Carpenter breaks the systems problem down into 3 different actions. First - Defining your Strategic Objective. I might call this goals. Then turn this into a set of Principles. Principles could be considered to be corporate culture. I have often said that a CEO should not focus on doing all the decision making but on culture so that decision get made with the right logic and thought. Coach on culture but let people make decisions.

And then the book moves to specific procedures. And documenting them well.

The part of the book that focuses on procedures is very similar to Gerbers eMyth and the principles those books tout. What I like a lot more about Carpenter is he is not saying he is the sole genius and you need to make every job so mindless you can hire a non thinking monkey to do it. He encourages feedback on the systems from everyone.

I realize as I phase out of SYNNEX that I had built great systems that really allowed me to do what I do. I certainly am planning my new systems for my next challenge. And I realize my personal systems also need some work.

Work the System definitely applies to business but also can be applied to personal life. Things flow more smoothly if we have good systems in place and if we constantly perfect them.
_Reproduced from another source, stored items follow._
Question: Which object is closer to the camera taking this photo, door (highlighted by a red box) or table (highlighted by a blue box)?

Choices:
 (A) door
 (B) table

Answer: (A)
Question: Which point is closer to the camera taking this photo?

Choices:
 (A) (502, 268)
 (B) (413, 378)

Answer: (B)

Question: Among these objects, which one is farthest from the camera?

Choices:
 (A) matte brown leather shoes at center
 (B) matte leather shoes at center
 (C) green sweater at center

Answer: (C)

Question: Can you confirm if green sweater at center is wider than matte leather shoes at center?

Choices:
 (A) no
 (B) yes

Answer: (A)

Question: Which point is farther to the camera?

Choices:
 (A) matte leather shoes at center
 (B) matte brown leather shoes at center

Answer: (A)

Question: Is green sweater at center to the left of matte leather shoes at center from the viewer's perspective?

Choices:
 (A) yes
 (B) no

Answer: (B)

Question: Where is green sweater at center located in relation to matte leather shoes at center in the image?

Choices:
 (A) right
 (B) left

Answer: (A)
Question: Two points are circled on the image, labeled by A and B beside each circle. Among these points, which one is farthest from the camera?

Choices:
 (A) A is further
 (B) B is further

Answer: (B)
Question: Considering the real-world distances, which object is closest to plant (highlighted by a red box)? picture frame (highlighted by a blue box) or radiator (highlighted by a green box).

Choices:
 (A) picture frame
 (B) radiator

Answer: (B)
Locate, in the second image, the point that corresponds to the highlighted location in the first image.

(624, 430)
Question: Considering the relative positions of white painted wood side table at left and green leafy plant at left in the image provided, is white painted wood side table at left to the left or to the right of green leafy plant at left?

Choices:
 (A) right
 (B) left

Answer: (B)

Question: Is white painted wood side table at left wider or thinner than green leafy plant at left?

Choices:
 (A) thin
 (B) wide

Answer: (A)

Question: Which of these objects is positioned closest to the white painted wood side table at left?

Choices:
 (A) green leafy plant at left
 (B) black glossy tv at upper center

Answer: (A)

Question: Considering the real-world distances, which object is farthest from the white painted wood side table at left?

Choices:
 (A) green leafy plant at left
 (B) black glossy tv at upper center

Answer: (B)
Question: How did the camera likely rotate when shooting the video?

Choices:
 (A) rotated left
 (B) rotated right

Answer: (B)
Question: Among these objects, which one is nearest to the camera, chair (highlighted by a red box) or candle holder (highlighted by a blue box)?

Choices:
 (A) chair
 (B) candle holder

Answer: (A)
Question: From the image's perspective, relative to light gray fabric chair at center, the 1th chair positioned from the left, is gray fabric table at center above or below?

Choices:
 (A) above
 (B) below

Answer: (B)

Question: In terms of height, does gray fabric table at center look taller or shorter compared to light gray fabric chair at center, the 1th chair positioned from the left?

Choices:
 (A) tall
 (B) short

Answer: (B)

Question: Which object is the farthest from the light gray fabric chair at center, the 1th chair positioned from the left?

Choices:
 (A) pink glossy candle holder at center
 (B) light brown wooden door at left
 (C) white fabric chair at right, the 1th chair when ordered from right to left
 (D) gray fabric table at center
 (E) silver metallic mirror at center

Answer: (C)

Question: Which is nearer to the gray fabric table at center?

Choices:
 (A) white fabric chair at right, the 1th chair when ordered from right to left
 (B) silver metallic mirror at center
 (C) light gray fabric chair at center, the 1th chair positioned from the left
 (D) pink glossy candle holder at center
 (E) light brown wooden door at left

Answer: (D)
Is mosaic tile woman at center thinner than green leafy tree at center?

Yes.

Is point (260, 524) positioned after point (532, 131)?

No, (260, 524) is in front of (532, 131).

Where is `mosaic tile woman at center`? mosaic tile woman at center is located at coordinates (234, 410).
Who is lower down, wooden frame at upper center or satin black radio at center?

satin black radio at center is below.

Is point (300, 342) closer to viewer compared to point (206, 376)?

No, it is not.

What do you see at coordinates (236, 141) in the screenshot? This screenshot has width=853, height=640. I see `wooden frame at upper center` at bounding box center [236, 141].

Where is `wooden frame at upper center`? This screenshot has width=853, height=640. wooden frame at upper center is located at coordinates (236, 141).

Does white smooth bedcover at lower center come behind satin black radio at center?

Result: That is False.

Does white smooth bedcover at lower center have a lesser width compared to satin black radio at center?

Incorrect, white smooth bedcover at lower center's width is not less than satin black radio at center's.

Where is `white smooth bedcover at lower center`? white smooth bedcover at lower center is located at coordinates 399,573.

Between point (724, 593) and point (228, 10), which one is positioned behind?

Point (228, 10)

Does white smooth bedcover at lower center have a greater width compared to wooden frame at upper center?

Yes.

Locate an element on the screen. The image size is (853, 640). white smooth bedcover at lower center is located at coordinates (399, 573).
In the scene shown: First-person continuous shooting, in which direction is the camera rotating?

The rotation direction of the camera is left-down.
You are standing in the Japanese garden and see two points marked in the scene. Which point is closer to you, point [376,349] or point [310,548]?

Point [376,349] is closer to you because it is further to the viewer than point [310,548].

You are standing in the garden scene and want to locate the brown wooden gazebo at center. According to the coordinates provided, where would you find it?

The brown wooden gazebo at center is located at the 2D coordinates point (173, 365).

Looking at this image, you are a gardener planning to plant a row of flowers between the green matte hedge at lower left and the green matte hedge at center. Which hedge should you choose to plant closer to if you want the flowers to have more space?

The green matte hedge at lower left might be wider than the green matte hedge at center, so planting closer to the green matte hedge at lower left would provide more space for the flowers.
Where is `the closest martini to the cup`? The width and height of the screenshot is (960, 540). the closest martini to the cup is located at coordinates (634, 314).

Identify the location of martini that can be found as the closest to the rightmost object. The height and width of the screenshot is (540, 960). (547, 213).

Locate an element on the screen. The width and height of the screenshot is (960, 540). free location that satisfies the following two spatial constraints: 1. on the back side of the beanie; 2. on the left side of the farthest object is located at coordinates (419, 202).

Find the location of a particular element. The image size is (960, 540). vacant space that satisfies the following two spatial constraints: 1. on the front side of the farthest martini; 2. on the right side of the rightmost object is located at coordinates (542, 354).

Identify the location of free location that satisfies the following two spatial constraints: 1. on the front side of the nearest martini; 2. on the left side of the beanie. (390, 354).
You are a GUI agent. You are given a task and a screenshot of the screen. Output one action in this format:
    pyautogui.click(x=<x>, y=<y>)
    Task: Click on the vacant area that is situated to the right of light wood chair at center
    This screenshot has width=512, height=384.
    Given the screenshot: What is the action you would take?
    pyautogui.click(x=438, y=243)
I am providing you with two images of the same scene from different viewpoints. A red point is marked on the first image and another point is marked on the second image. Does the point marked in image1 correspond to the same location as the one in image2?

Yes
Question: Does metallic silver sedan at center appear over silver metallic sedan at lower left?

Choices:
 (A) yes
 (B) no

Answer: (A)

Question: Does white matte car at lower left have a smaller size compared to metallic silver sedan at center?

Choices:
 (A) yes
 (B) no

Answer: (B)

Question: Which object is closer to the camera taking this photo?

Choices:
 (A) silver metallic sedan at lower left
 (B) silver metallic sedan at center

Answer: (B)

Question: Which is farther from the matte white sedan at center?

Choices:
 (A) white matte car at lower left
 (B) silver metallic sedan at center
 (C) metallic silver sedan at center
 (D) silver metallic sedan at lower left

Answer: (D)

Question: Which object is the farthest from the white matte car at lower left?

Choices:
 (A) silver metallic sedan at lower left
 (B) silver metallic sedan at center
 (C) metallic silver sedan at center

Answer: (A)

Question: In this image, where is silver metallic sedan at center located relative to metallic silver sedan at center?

The book's points and are valid. Carpenter puts it all together with a very interesting book. He tells his personal story of working for years from dawn to dusk and getting no where. And how, in desperation, he changed his approach from "doing" to "working on the system". And how that turned his business and life around.

Good book. Read it (and I don't usually say that)

Saturday, April 04, 2009

Cats - The Nine Lives of Innovation

There was a nice article about me in CDN.

Today is the first day of "holidays" for me. I am determined to have good discipline and habits during my break. I feel disorganized at home so today will solve that. For me, organization and systems are how I gain productivity.

I have been enjoying twitter (although I am not too active on it). I am working on understanding the impact of social media. tomcarswell usually had good referals. Particularly enjoyed the Social Media Guide he tweeted about.

Twitter says when you go to tweet "what are you doing" and so many people put irrelevant stuff up like "eating a ham sandwich" which does not add value. Others however do share insights and refer good URLs. Interesting media.

I read "Cats the Nine Lives of Innovation" by Stephen Lundin. Good book. Lundin was the co-author of "Fish".

The book as the titles implies is about innovation and how companies and people can become more innovative. His thesis is that innovation and creativity can be learned and there are certain things that can be done to enhance creativity.

One concept I liked was his authentic energy concept. Authentic energy is energy that flows from choice and commitment rather than obligation or fear.

In an interesting paradox he talks about lack of clutter and quietness as being one way to get to creativity and in other chapters he talks about the need for uniqueness, clutter and social interaction. The two concepts seem somewhat opposing; however, I certainly understand where he is coming from and I think different creativity needs different things at different times.

One thing that I constantly use to enhance my creativity is reading. I think that is one of my biggest creativity enhancers.

The forward of the book was written by Tony Buzan who originated the mind map so the book talks a lot about mind maps as the creative way of getting to solutions. I have used mind maps for years.

Good short book and I highly recommend it.